| Required work |
The reply must return each line of the data exactly.

[Stored data entries]
::::
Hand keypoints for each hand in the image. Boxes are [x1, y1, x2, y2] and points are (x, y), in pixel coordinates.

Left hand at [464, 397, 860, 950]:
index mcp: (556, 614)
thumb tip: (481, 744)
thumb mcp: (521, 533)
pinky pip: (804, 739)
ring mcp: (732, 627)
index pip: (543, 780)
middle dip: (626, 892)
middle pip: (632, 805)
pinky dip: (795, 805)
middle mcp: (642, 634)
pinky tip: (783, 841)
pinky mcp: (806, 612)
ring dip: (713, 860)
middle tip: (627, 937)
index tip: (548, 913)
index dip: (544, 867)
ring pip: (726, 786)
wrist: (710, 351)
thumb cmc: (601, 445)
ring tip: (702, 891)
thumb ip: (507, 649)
::::
| Output |
Hand keypoints for each hand in the image. Boxes are [x1, y1, x2, y2] and points are (x, y), in pixel coordinates.

Left hand at [464, 397, 860, 950]:
index mcp: (556, 614)
thumb tip: (481, 744)
thumb mcp: (521, 533)
pinky pip: (804, 739)
ring mcp: (732, 627)
index pip: (543, 780)
middle dip: (626, 892)
middle pip: (632, 805)
pinky dip: (795, 805)
middle mcp: (642, 634)
pinky tip: (783, 841)
pinky mcp: (806, 612)
ring dip: (713, 860)
middle tip: (627, 937)
index tip: (548, 913)
index dip: (544, 867)
ring pip: (726, 786)
wrist: (710, 351)
thumb cmc: (601, 445)
ring tip: (702, 891)
thumb ip: (507, 649)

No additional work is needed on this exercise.